Ce peuple étant une invention du point de vue de l'être, une mise en existence de ce point de vue, une incarnation de ce point de vue, on peut préciser l'expression : le peuple de YHVH, c'est sa part. C'est la partie que joue l’être dans ses démêlés avec l'existant. Toutes les grandes et petites persécutions ou dissensions de tel peuple envers les Juifs reflètent sa méconnaissance du point de vue de l'être, de la parole de l’être (dvar YHVH), c'est-à-dire de ce qui est au-delà de sa parole manifeste. Quand, par exemple, Mohamed fait égorger une tribu juive, il signe la complétude de l'identité qu'il fonde, la même complétude qui, aujourd'hui, trace une frontière rigide autour de cette identité et fait que le rapport à l’être y est pour le moins difficile (vu qu’en outre, l’être y est toujours l’Etant suprême), et que beaucoup de ses membres butent sur la déprime, le fanatisme ou la pure satisfaction de l’identique.
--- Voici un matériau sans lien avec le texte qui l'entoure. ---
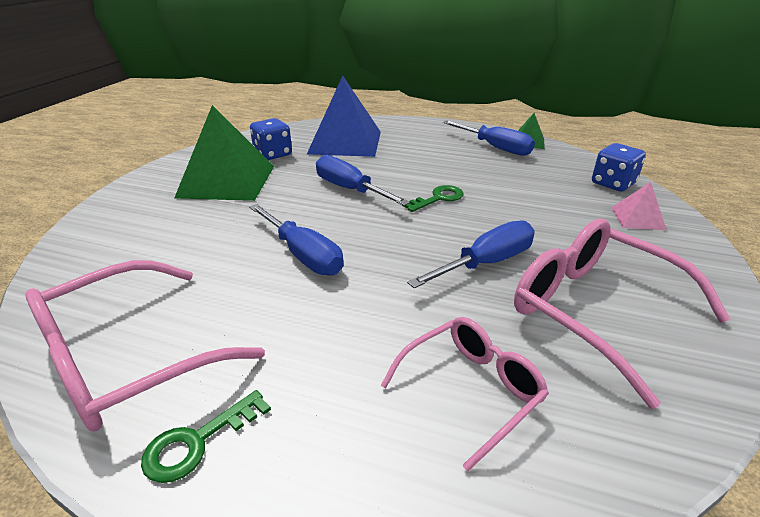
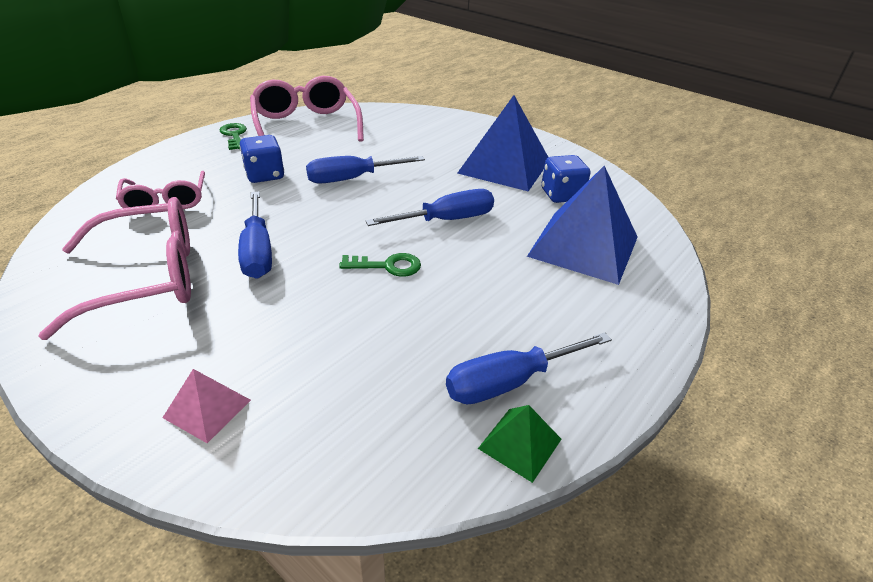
camera: 110 degrees right, 5 degrees up
green pyramid [174,105,274,201] -> blue pyramid [457,95,548,191]
green key [402,185,463,212] -> green key turned 75 degrees counterclockwise [339,253,421,277]
blue dice [592,143,646,191] -> blue dice moved to [239,135,284,183]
C'est du reste cette satisfaction de l'identique que Moïse reproche aux Hébreux : vous êtes devenus gras, épais, complaisants, et vous avez oublié l’être.
Et il refait tout le parcours, il leur rappelle l'histoire : YHVH a trouvé ce peuple dans le désert. C'est dire, aussi bien, que ce peuple a fait la trouvaille de YHVH ; il a trouvé ce lien, cet appui, en plein désert, dans le tohu mugissant ; il s'est senti entouré, soutenu ; (dans mon langage : il a senti il y avait pour lui des points d'amour dans l’être). Moïse dit que YHVH a pris soin de ce peuple comme un aigle de son nid ; qu’il lui a fait boire le miel du rocher, qu’il l’a porté sur les hauteurs du monde, qu’il l’a nourri, et que le peuple rassasié s'est senti vaniteux, et a oublié ce à quoi il devait cette faveur. Ingratitude et trahison; déchaînement de malheurs, qu’exprime ici un déchaînement verbal ardu; qui vise à la fois Israël et ceux qui voudront se servir de cette colère de Dieu contre son peuple pour condamner celui-ci. Attitude dont on sait qu'elle a prévalu, des siècles et des millénaires plus tard. (L'argument majeur de l'Islam contre les Juifs, c’est qu'ils ont certes été « élus », distingués, mais qu’ils ont fauté ; ce qui met les fidèles d’Allah dans une posture bien difficile, celle de ne pas fauter, d’avoir une identité sans faille.)
Le poème est d'une tension extrême ; il penche parfois - comme un voilier sur le point de s’aplatir et de sombrer - vers l'anéantissement du peuple, vers l'extermination ; et soudain, il se redresse et reprend son envol vers la vie, en menaçant ceux qui voudraient tirer parti de sa faiblesse pour nuire au peuple de l’être. Parfois, c'est presque la même exaspération qui mêle juifs et non-juifs; avant que n'éclate l'appel final : Acclamez son peuple, ô nations, car il vengera le sang de ses serviteurs, il rendra à ses ennemis ce qu'ils ont fait, et son peuple expiera sa terre (ou sa terre et son peuple seront expiés).
Difficile de ne pas sentir la palpitation poétique de ces paroles, et leur actualité. (Pour ce qui est d'expier sa terre, au sens de la purifier et de souffrir pour elle, les exemples affluent.)
C'est que le poème tout entier est écrit dans un temps étrange : un passé qui s’écrit au futur et qui a valeur de présent ; un temps de l’être, à la fois mouvant et permanent. De fait, tout ce que décrit le poème, que la Torah a choisi pour être son point culminant, revient de façon récurrente, comme une chute et une détresse qui semblent être l’ultime recours pour relancer la transmission, et réaffirmer la vie.